Мы лежали в Трептов-парке, у самого берега Шпрее, на его видавшей виды американской военной куртке. Опершись на локти, он обвел взглядом окружающий пейзаж.

– Красота, конечно, не главное… – произнес он задумчиво. – В Берлине многое не назовешь красивым, и в Восточном, и в Западном. И все же это хороший город.

Меня немного обидело то, что он сразу же поспешил приглушить сделанный мне комплимент, но я не подала виду.

– А что, по-твоему, главное?

– Желание делать что-то снова и снова. Например, снова и снова идти по какой-то улице. Снова и снова перечитывать какую-то книгу или слушать какую-то музыку. – Он сел и повернулся ко мне. – Снова и снова смотреть на чье-то лицо.

– А что вызывает это желание?

– Не знаю, – ответил он, медленно качая головой. – Вернее, иногда знаю, иногда нет. Например, твой взгляд, несколько секунд назад еще мечтательный, рассеянный и вдруг сосредоточенный, как взгляд флейтистки или скрипача, когда во время телетрансляции концерта неожиданно попадает в кадр. Или то, как смеются твои глаза, когда ты смеешься… Как твои губы становятся тонкими, когда ты возмущаешься. Как горят твои щеки, когда ты волнуешься или только что пробежала пару сотен метров… – Он рассмеялся. – Когда мы на Александерплац неслись на электричку, я уже предвкушал эти твои пылающие щеки.

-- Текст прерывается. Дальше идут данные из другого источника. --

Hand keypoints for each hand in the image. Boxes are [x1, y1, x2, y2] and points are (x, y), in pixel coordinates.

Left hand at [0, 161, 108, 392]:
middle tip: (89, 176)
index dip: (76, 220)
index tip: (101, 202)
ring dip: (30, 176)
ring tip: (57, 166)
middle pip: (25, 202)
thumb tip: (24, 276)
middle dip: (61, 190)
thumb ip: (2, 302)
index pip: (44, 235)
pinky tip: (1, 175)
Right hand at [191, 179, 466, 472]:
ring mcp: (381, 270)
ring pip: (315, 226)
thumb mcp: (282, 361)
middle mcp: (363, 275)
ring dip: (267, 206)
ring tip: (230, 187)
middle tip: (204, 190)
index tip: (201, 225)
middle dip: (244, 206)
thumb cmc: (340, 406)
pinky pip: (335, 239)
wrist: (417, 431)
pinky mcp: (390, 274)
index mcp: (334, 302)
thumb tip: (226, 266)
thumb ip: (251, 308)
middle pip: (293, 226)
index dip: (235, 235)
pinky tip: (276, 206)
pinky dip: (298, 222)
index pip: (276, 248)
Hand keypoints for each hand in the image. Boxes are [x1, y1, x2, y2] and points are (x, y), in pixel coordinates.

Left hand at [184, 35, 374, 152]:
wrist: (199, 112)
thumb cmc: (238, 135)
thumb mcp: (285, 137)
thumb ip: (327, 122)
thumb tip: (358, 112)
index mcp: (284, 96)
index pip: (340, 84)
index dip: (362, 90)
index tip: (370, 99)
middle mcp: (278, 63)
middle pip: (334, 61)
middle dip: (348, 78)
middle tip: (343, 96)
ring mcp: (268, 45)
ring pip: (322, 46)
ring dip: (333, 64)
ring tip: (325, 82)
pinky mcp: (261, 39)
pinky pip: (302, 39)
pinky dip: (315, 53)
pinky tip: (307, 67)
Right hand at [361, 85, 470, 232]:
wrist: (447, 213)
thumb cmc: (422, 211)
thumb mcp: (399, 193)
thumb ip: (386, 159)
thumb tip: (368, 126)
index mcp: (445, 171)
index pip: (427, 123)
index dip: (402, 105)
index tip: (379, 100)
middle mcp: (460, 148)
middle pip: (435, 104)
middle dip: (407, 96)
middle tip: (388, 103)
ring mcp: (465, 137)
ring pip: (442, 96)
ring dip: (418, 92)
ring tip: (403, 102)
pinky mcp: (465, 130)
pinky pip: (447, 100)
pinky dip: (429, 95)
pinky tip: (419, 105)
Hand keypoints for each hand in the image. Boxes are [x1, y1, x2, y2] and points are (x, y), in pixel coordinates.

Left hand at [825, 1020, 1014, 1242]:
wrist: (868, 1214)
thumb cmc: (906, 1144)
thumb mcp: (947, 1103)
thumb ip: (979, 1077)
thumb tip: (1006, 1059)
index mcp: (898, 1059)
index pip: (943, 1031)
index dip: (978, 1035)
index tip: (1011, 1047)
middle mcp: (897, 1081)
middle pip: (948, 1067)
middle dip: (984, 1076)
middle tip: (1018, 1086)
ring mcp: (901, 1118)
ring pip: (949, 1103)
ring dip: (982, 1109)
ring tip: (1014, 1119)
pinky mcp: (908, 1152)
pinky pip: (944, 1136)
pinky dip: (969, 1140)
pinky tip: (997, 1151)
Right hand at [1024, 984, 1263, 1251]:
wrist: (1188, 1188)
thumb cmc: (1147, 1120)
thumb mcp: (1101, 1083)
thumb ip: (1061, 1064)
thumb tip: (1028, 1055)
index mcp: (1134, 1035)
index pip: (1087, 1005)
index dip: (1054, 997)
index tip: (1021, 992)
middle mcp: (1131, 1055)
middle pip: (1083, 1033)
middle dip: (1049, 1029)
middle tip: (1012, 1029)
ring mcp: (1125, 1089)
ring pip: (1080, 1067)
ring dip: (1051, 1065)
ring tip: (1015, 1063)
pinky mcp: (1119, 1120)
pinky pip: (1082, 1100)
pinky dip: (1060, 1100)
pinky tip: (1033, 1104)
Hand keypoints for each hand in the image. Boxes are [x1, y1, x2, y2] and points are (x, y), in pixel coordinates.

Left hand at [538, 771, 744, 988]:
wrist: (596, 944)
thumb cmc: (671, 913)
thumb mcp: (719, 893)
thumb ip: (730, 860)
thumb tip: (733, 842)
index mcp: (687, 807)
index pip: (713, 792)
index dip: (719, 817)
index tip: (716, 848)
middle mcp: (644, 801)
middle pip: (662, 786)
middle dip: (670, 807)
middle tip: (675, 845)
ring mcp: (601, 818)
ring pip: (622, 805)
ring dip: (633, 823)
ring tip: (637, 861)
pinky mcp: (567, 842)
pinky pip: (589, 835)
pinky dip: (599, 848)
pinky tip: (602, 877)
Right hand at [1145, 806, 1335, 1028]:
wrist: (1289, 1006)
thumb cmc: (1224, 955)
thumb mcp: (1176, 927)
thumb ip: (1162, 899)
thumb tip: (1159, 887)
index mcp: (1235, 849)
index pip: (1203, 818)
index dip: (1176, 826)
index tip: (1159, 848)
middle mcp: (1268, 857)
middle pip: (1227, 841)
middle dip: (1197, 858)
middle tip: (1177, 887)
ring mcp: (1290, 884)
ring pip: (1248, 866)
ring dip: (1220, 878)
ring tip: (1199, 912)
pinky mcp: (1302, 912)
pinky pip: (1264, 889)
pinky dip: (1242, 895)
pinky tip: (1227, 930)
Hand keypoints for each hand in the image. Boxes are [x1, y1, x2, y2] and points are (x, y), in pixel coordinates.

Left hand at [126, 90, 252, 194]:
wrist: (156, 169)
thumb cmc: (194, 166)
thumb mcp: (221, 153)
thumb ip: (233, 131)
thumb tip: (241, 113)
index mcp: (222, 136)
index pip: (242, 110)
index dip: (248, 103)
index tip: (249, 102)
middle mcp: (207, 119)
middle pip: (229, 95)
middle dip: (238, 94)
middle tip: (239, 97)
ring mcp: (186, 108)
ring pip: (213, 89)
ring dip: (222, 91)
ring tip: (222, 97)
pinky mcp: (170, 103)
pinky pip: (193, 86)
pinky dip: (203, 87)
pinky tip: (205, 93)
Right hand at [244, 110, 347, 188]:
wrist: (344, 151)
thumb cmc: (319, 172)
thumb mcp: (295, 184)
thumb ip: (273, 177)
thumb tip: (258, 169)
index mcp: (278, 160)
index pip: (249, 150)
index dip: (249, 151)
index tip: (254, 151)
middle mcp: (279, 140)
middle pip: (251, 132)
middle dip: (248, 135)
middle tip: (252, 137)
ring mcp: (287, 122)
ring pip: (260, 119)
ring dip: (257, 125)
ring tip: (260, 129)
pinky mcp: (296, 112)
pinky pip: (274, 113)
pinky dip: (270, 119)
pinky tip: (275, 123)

Я была вполне удовлетворена услышанным. Я вообще была довольна всем, что происходило между нами в эти два месяца, с середины мая до середины июля. Ему нужно было до полуночи успеть вернуться в Западный Берлин, у нас не было ни одной ночи, он не мог показать мне свой мир, мы никуда не могли вместе поехать. Но мы радовались тому, что у нас было: ходили в театр, гуляли в Монбижу или в Трептов-парке, валялись на берегу Шпрее на моем пледе, курили его сигареты, читали, говорили, обнимались.